Луна еще не взошла, и Руфь, молча смотревшая в звездное небо, вдруг почувствовала себя одинокой. Она взглянула на Мартина. Порыв ветра слегка накренил лодку, и Мартин, держа одной рукой румпель, а другой гроташкот, слегка изменил курс, стараясь обогнуть выступ берега. Он не замечал ее взгляда, а она внимательно смотрела на него, размышляя о странной прихоти, которая побуждает его, юношу незаурядных способностей, тратить время на писание посредственных рассказов и стихов, заведомо обреченных на неуспех.
Взгляд Руфи скользнул по его красиво посаженной голове, по могучей шее, смутно обрисовывавшейся при свете звезд, и знакомое желание — обвить руками эту шею — снова овладело ею.

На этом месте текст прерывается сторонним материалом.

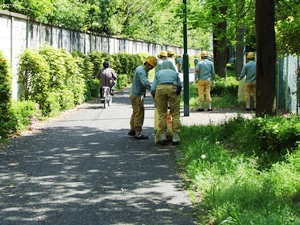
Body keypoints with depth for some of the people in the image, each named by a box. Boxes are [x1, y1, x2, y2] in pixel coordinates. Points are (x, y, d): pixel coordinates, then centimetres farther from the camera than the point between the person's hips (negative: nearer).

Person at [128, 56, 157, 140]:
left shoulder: (139, 68, 12)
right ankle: (138, 134, -4)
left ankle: (132, 130, 31)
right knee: (139, 114, -7)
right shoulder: (141, 71, -20)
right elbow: (145, 83, -34)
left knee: (135, 113, 20)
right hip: (137, 95, -11)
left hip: (134, 94, 11)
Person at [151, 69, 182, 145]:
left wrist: (156, 101, 30)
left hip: (160, 88, 0)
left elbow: (153, 89, 19)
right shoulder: (175, 73, 35)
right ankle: (175, 137, 4)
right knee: (175, 114, 7)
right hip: (173, 88, 0)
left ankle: (163, 137, 6)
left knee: (162, 115, 8)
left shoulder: (158, 73, 32)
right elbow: (179, 86, 27)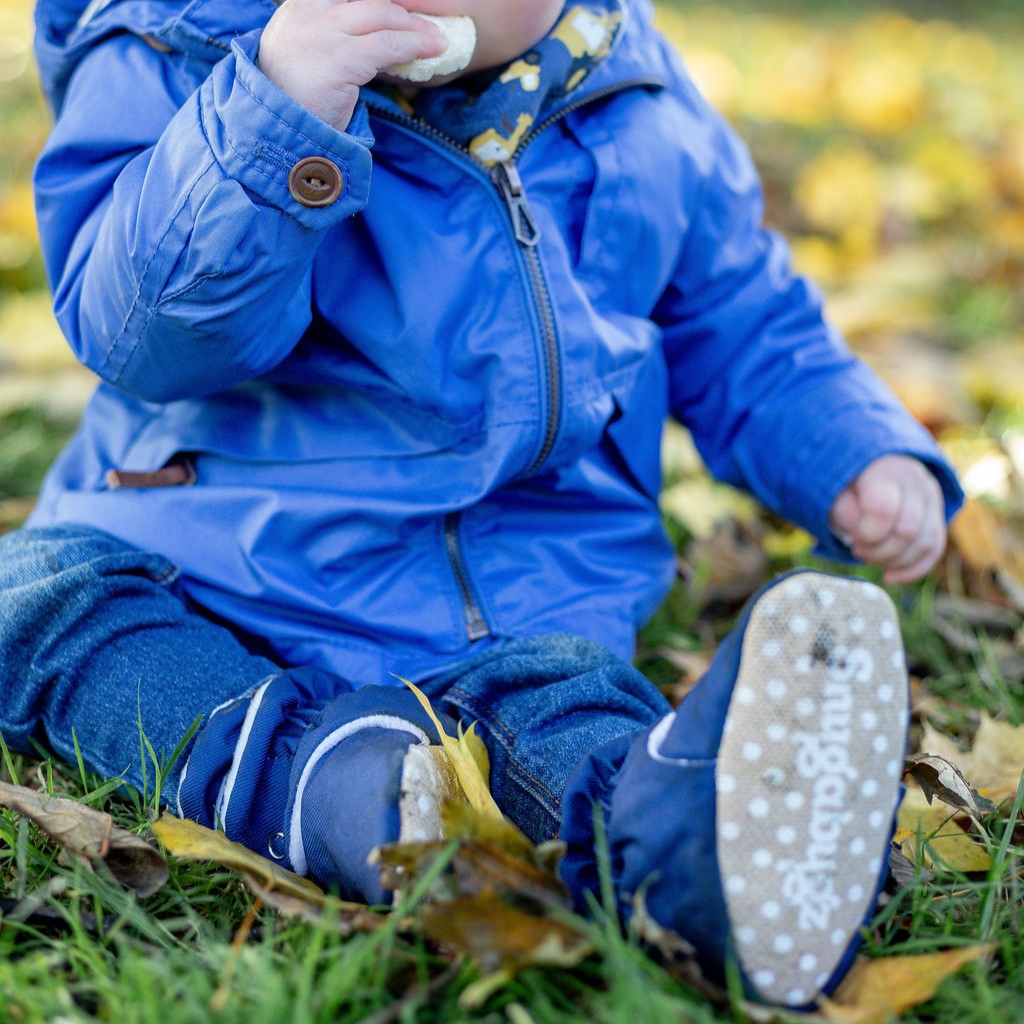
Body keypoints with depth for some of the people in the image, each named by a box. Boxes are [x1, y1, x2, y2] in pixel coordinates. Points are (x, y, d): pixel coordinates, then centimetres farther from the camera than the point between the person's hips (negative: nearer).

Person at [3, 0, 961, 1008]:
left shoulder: (637, 105, 7)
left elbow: (746, 329, 20)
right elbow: (135, 333, -19)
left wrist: (864, 458, 5)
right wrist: (271, 120, -32)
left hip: (522, 593, 0)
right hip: (215, 546, 1)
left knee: (544, 695, -31)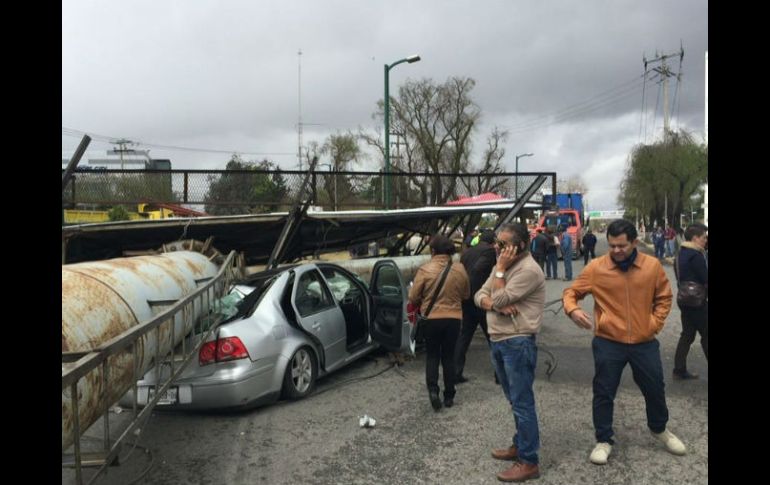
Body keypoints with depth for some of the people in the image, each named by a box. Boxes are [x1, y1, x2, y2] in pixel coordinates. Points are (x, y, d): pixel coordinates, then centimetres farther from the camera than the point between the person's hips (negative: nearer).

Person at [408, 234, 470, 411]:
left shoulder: (425, 269, -13)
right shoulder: (460, 269, -5)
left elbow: (413, 298, -7)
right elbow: (466, 295, 9)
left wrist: (422, 304, 14)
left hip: (431, 318, -2)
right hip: (453, 318, 2)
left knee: (432, 356, 13)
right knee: (448, 356, 14)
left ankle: (433, 389, -5)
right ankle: (449, 396, 18)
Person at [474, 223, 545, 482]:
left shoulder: (528, 270, -17)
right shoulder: (504, 265, 13)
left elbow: (498, 298, -20)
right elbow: (480, 296, 8)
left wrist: (500, 269, -12)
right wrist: (496, 305, -12)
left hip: (518, 344, -9)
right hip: (498, 342, 9)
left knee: (523, 403, -3)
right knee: (515, 400, 20)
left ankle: (529, 462, 5)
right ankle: (520, 445, 33)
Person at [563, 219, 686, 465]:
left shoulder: (652, 265, -5)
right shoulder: (596, 268, -11)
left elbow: (664, 298, 8)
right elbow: (571, 292, -4)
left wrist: (655, 323, -2)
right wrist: (572, 309, -24)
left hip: (644, 342, 2)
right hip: (608, 343, -2)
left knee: (655, 388, 18)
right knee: (604, 393, 5)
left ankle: (659, 428, 46)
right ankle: (604, 440, 24)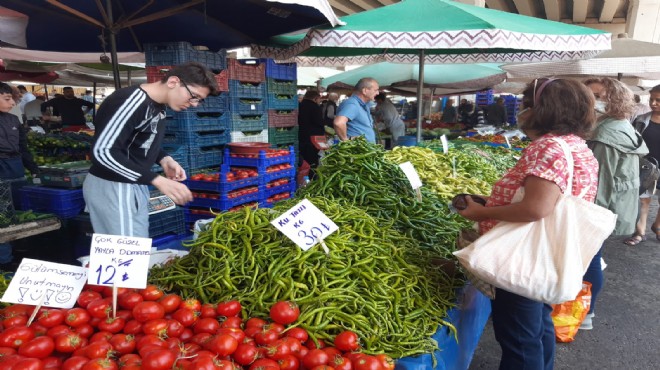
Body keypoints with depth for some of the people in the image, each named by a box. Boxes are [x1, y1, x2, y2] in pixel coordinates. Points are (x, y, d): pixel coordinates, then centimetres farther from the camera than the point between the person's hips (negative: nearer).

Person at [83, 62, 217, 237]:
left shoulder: (158, 106, 6)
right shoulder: (132, 101, -22)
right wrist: (158, 180, -29)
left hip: (134, 186, 9)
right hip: (111, 188, -9)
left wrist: (164, 159, -3)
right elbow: (102, 151, -27)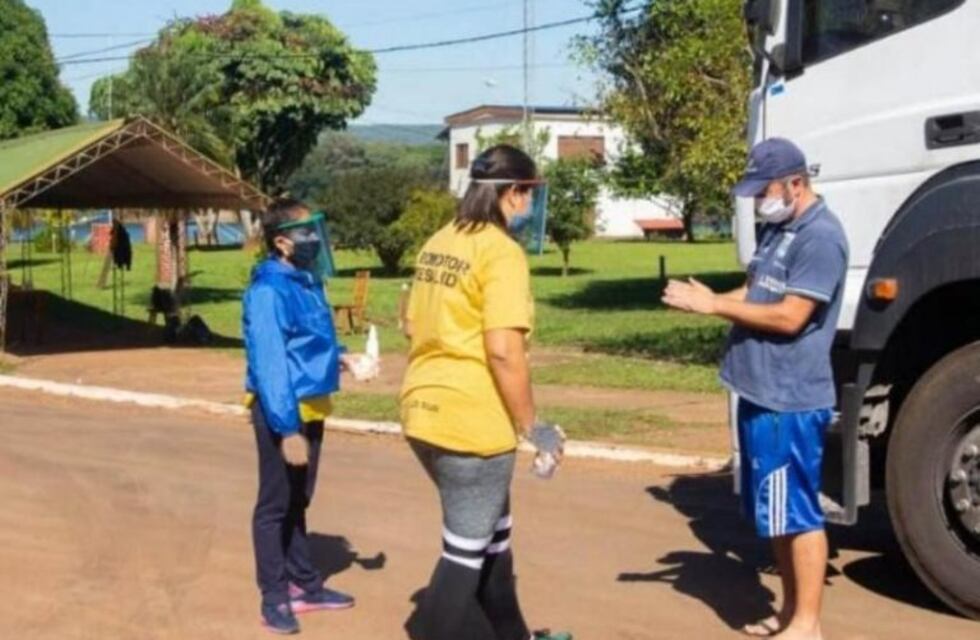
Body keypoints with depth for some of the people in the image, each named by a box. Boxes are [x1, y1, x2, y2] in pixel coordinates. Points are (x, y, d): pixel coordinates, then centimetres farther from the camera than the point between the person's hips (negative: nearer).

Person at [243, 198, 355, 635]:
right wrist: (287, 427, -26)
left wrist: (336, 356, 2)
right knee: (275, 506, 3)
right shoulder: (270, 290, -20)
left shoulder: (307, 281, 8)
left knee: (297, 502, 19)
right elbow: (269, 362, -24)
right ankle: (274, 597, 13)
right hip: (282, 412, -9)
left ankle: (304, 585, 30)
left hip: (311, 407, 9)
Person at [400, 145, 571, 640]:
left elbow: (413, 326, 19)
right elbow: (503, 351, -21)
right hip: (472, 421, -9)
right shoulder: (501, 252, -14)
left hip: (424, 411, 9)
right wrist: (530, 427, -12)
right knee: (465, 553, 3)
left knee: (491, 533, 24)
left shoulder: (438, 243, 11)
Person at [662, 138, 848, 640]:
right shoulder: (775, 228, 14)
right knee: (775, 512, 16)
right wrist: (710, 299, 0)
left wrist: (713, 306, -17)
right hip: (761, 394, 9)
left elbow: (789, 317, -21)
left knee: (797, 513, -1)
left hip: (792, 400, -9)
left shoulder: (820, 237, -16)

Та присущая ему сила, которая казалась ей неприятной, в то же время влекла ее. Чувство одиночества усилилось, и Руфь ощутила усталость. Качание лодки раздражало ее. Она вспомнила, как Мартин вылечил ее от головной боли одним своим прикосновением. Он сидел рядом с нею, совсем рядом, и лодка, накренясь, как бы подталкивала ее к нему. И Руфи вдруг захотелось прислониться к Мартину, найти в нем опору — и, не успев еще осознать это желание, она уже клонилась, подчиняясь ему. А может быть, в этом была виновата качка? Руфь не знала. Она и не узнала никогда. Она знала лишь, что прислонилась к нему, что ей теперь хорошо и спокойно. Пусть даже все дело было в качке, но Руфь не хотела отодвинуться от Мартина. Она оперлась на его плечо, оперлась очень легко, но не отодвинулась даже тогда, когда он переменил позу, чтобы ей было удобнее сидеть.